Le causes of the lack of both male and female orgasm are many and on various levels, as we have had the opportunity to discuss several times. The orgasmic response (and pleasure more generally) is a’experience that starts in the head and that we cannot consider only related to the genital response. Along this ideal pathway, various planes are involved between desire and orgasm, which can either go to subtract or inhibit the orgasmic possibility or foster it and give it freedom:

Register to continue reading this content

Sign up

Already have a profile on DiLei?
Sign in

  • the body plan, made up of everything necessary to preserve and activate the orgasmic reflex;
  • the psychological plan both individual and relational;
  • the context in which this is happening, the culture and education, the thoughts we have about ourselves and what we are doing while we are doing it.

These considerations do not change between men and women, as said many times, the similarities far outweigh the differences.

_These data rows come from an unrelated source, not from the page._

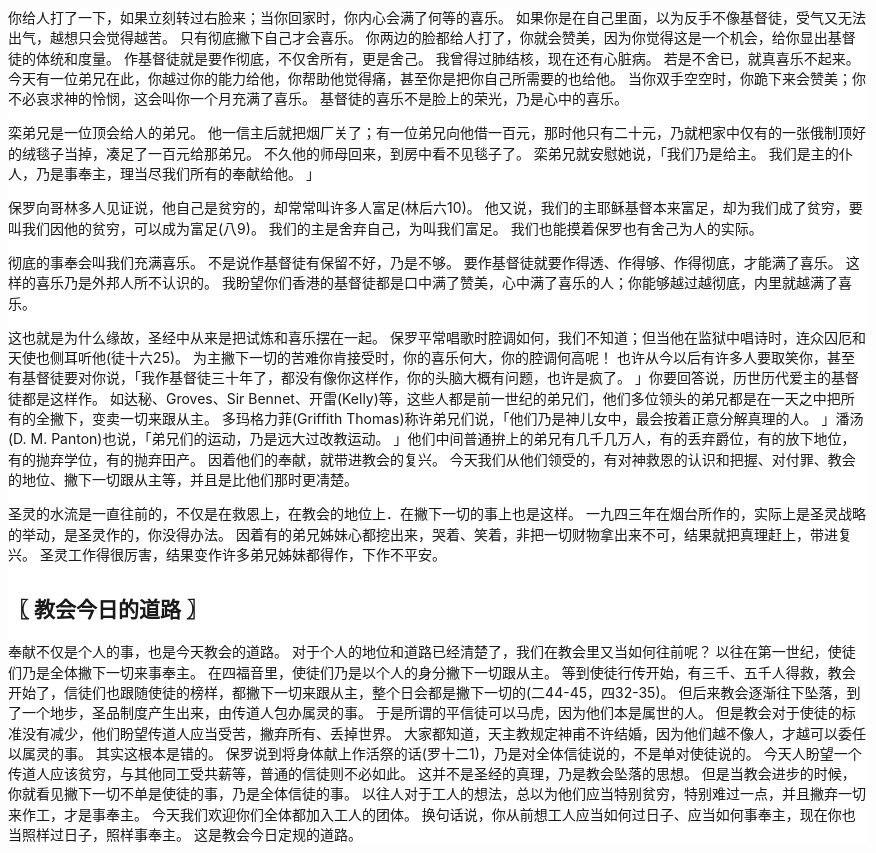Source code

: 你给人打了一下，如果立刻转过右脸来；当你回家时，你内心会满了何等的喜乐。
如果你是在自己里面，以为反手不像基督徒，受气又无法出气，越想只会觉得越苦。
只有彻底撇下自己才会喜乐。
你两边的脸都给人打了，你就会赞美，因为你觉得这是一个机会，给你显出基督徒的体统和度量。
作基督徒就是要作彻底，不仅舍所有，更是舍己。
我曾得过肺结核，现在还有心脏病。
若是不舍已，就真喜乐不起来。
今天有一位弟兄在此，你越过你的能力给他，你帮助他觉得痛，甚至你是把你自己所需要的也给他。
当你双手空空时，你跪下来会赞美；你不必哀求神的怜悯，这会叫你一个月充满了喜乐。
基督徒的喜乐不是脸上的荣光，乃是心中的喜乐。

栾弟兄是一位顶会给人的弟兄。
他一信主后就把烟厂关了；有一位弟兄向他借一百元，那时他只有二十元，乃就杷家中仅有的一张俄制顶好的绒毯子当掉，凑足了一百元给那弟兄。
不久他的师母回来，到房中看不见毯子了。
栾弟兄就安慰她说，「我们乃是给主。
我们是主的仆人，乃是事奉主，理当尽我们所有的奉献给他。
」

保罗向哥林多人见证说，他自己是贫穷的，却常常叫许多人富足(林后六10)。
他又说，我们的主耶稣基督本来富足，却为我们成了贫穷，要叫我们因他的贫穷，可以成为富足(八9)。
我们的主是舍弃自己，为叫我们富足。
我们也能摸着保罗也有舍己为人的实际。

彻底的事奉会叫我们充满喜乐。
不是说作基督徒有保留不好，乃是不够。
要作基督徒就要作得透、作得够、作得彻底，才能满了喜乐。
这样的喜乐乃是外邦人所不认识的。
我盼望你们香港的基督徒都是口中满了赞美，心中满了喜乐的人；你能够越过越彻底，内里就越满了喜乐。

这也就是为什么缘故，圣经中从来是把试炼和喜乐摆在一起。
保罗平常唱歌时腔调如何，我们不知道；但当他在监狱中唱诗时，连众囚厄和天使也侧耳听他(徒十六25)。
为主撇下一切的苦难你肯接受时，你的喜乐何大，你的腔调何高呢！
也许从今以后有许多人要取笑你，甚至有基督徒要对你说，「我作基督徒三十年了，都没有像你这样作，你的头脑大概有问题，也许是疯了。
」你要回答说，历世历代爱主的基督徒都是这样作。
如达秘、Groves、Sir Bennet、开雷(Kelly)等，这些人都是前一世纪的弟兄们，他们多位领头的弟兄都是在一天之中把所有的全撇下，变卖一切来跟从主。
多玛格力菲(Griffith Thomas)称许弟兄们说，「他们乃是神儿女中，最会按着正意分解真理的人。
」潘汤(D. M. Panton)也说，「弟兄们的运动，乃是远大过改教运动。
」他们中间普通拚上的弟兄有几千几万人，有的丢弃爵位，有的放下地位，有的抛弃学位，有的抛弃田产。
因着他们的奉献，就带进教会的复兴。
今天我们从他们领受的，有对神救恩的认识和把握、对付罪、教会的地位、撇下一切跟从主等，并且是比他们那时更凊楚。

圣灵的水流是一直往前的，不仅是在救恩上，在教会的地位上．在撇下一切的事上也是这样。
一九四三年在烟台所作的，实际上是圣灵战略的举动，是圣灵作的，你没得办法。
因着有的弟兄姊妹心都挖出来，哭着、笑着，非把一切财物拿出来不可，结果就把真理赶上，带进复兴。
圣灵工作得很厉害，结果变作许多弟兄姊妹都得作，下作不平安。

## 〖 教会今日的道路 〗

奉献不仅是个人的事，也是今天教会的道路。
对于个人的地位和道路已经清楚了，我们在教会里又当如何往前呢？
以往在第一世纪，使徒们乃是全体撇下一切来事奉主。
在四福音里，使徒们乃是以个人的身分撇下一切跟从主。
等到使徒行传开始，有三千、五千人得救，教会开始了，信徒们也跟随使徒的榜样，都撇下一切来跟从主，整个日会都是撇下一切的(二44-45，四32-35)。
但后来教会逐渐往下坠落，到了一个地步，圣品制度产生出来，由传道人包办属灵的事。
于是所谓的平信徒可以马虎，因为他们本是属世的人。
但是教会对于使徒的标准没有减少，他们盼望传道人应当受苦，撇弃所有、丢掉世界。
大家都知道，天主教规定神甫不许结婚，因为他们越不像人，才越可以委任以属灵的事。
其实这根本是错的。
保罗说到将身体献上作活祭的话(罗十二1)，乃是对全体信徒说的，不是单对使徒说的。
今天人盼望一个传道人应该贫穷，与其他同工受共薪等，普通的信徒则不必如此。
这并不是圣经的真理，乃是教会坠落的思想。
但是当教会进步的时候，你就看见撇下一切不单是使徒的事，乃是全体信徒的事。
以往人对于工人的想法，总以为他们应当特别贫穷，特别难过一点，并且撇弃一切来作工，才是事奉主。
今天我们欢迎你们全体都加入工人的团体。
换句话说，你从前想工人应当如何过日子、应当如何事奉主，现在你也当照样过日子，照样事奉主。
这是教会今日定规的道路。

Why pleasure is not achieved

The first difference we need to make is whether it is a situation that occurs always or only under certain circumstances, for example, only as a couple, or only with a particular person. It is these quite different situations in which obviously the presence of the other person or a certain other person makes the difference between letting go and instead holding tightly to one’s own positions. It is clear that the situation is quite different: within the couple complicity is fundamental, as is the ability to communicate, the trust in being able to let go.

Other times, however, it is exactly the opposite, fear of letting oneself be seen or fear of too much closeness and intimacy, blocking the possibility of experiencing pleasure together with the other. They may be present False myths or prejudices or negative thoughts about orgasm, for example as complete surrender, loss of control, disconnection with reality. When imagined in this way, it is clear that it can be a moment of concern, in both sexes. One might have the concern that by losing control, the other person may pose a threat, this could be the case for those who do not orgasm as a couple but manage to orgasm through autoeroticism. Certainly, within the couple, the situation in both male and female may also be related to a inadequate sexual modality or unwanted.

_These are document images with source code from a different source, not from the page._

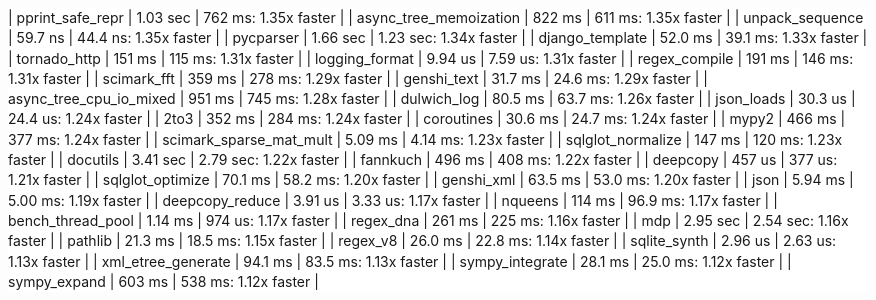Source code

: | pprint_safe_repr        | 1.03 sec                                                     | 762 ms: 1.35x faster                                                        |
| async_tree_memoization  | 822 ms                                                       | 611 ms: 1.35x faster                                                        |
| unpack_sequence         | 59.7 ns                                                      | 44.4 ns: 1.35x faster                                                       |
| pycparser               | 1.66 sec                                                     | 1.23 sec: 1.34x faster                                                      |
| django_template         | 52.0 ms                                                      | 39.1 ms: 1.33x faster                                                       |
| tornado_http            | 151 ms                                                       | 115 ms: 1.31x faster                                                        |
| logging_format          | 9.94 us                                                      | 7.59 us: 1.31x faster                                                       |
| regex_compile           | 191 ms                                                       | 146 ms: 1.31x faster                                                        |
| scimark_fft             | 359 ms                                                       | 278 ms: 1.29x faster                                                        |
| genshi_text             | 31.7 ms                                                      | 24.6 ms: 1.29x faster                                                       |
| async_tree_cpu_io_mixed | 951 ms                                                       | 745 ms: 1.28x faster                                                        |
| dulwich_log             | 80.5 ms                                                      | 63.7 ms: 1.26x faster                                                       |
| json_loads              | 30.3 us                                                      | 24.4 us: 1.24x faster                                                       |
| 2to3                    | 352 ms                                                       | 284 ms: 1.24x faster                                                        |
| coroutines              | 30.6 ms                                                      | 24.7 ms: 1.24x faster                                                       |
| mypy2                   | 466 ms                                                       | 377 ms: 1.24x faster                                                        |
| scimark_sparse_mat_mult | 5.09 ms                                                      | 4.14 ms: 1.23x faster                                                       |
| sqlglot_normalize       | 147 ms                                                       | 120 ms: 1.23x faster                                                        |
| docutils                | 3.41 sec                                                     | 2.79 sec: 1.22x faster                                                      |
| fannkuch                | 496 ms                                                       | 408 ms: 1.22x faster                                                        |
| deepcopy                | 457 us                                                       | 377 us: 1.21x faster                                                        |
| sqlglot_optimize        | 70.1 ms                                                      | 58.2 ms: 1.20x faster                                                       |
| genshi_xml              | 63.5 ms                                                      | 53.0 ms: 1.20x faster                                                       |
| json                    | 5.94 ms                                                      | 5.00 ms: 1.19x faster                                                       |
| deepcopy_reduce         | 3.91 us                                                      | 3.33 us: 1.17x faster                                                       |
| nqueens                 | 114 ms                                                       | 96.9 ms: 1.17x faster                                                       |
| bench_thread_pool       | 1.14 ms                                                      | 974 us: 1.17x faster                                                        |
| regex_dna               | 261 ms                                                       | 225 ms: 1.16x faster                                                        |
| mdp                     | 2.95 sec                                                     | 2.54 sec: 1.16x faster                                                      |
| pathlib                 | 21.3 ms                                                      | 18.5 ms: 1.15x faster                                                       |
| regex_v8                | 26.0 ms                                                      | 22.8 ms: 1.14x faster                                                       |
| sqlite_synth            | 2.96 us                                                      | 2.63 us: 1.13x faster                                                       |
| xml_etree_generate      | 94.1 ms                                                      | 83.5 ms: 1.13x faster                                                       |
| sympy_integrate         | 28.1 ms                                                      | 25.0 ms: 1.12x faster                                                       |
| sympy_expand            | 603 ms                                                       | 538 ms: 1.12x faster                                                        |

Next, we cannot neglect possible organic causes or concauses: thus consider the pathologies or drug treatments that can induce an inhibition of orgasm. Often in these cases one is faced with a difficulty that appears precisely with taking the drug. Among chronic conditions we consider diabetes, neurological disorders, untreated hypertension, atherosclerosis, to name but a few. And then we keep in mind sexual pain in both men (rarer) and women as a pleasure inhibitor.

Activating reflections

I think it’s important to ask yourself the question “why can’t I have an orgasm,” to have a kind of little map to begin to orient yourself and then possibly choose whether and on what area you need to have help specialist.

The first reflection might be about time, for how long this has been happening to me? For as long as I can remember? For some time? What has happened in the meantime? When does it happen to me? In any kind of erotic stimulation, whether it is autoeroticism or with a partner? Or only with one partner? When does this affect me and how does it cause me discomfort? Is it also discomfort within the relationship? How serious is this situation for me and what does it entail in personal and relational terms?

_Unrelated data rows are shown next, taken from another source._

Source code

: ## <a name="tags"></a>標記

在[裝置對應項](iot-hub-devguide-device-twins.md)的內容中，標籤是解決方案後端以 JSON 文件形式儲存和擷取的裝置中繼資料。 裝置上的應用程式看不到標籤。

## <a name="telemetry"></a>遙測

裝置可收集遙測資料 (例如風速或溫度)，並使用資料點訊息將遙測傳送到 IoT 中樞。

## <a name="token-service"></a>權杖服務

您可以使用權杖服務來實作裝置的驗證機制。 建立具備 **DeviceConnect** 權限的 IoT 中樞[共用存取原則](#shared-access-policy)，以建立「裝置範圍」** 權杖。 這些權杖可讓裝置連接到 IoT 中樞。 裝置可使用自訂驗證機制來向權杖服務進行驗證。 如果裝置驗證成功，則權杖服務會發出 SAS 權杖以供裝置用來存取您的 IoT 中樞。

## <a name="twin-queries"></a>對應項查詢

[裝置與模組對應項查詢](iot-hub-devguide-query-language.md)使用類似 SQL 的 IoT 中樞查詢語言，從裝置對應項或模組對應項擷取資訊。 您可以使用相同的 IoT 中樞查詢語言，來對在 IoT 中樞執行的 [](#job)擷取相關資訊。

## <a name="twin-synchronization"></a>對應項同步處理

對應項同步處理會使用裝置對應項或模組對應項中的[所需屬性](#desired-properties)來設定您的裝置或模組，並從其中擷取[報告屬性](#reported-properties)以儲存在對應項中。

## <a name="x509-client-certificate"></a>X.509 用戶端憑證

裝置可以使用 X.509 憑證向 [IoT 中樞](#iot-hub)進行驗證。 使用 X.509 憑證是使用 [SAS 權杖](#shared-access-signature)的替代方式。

Beginning to Give yourself some answers to these questions, serves precisely to reflect on oneself and the couple and one’s thoughts and emotions about sexuality, starting with very simple considerations.

Lee Huxley
WRITTEN BY

Lee Huxley

Lee Huxley is an internationally known confidence and dating coach with nearly a decade of experience. He is the successful author of several dating and confidence books that have helped thousands of men find incredible results that they didn’t even think was possible. While traveling the world Joe consistently finds new and valuable ways to meet and attract women that men everywhere can use immediately.

Joe has a Bachelor’s Degree in Multimedia Journalism from Bournemouth University and has been featured in many large publications including AskMen, TSB Magazine and Dumb Little Man.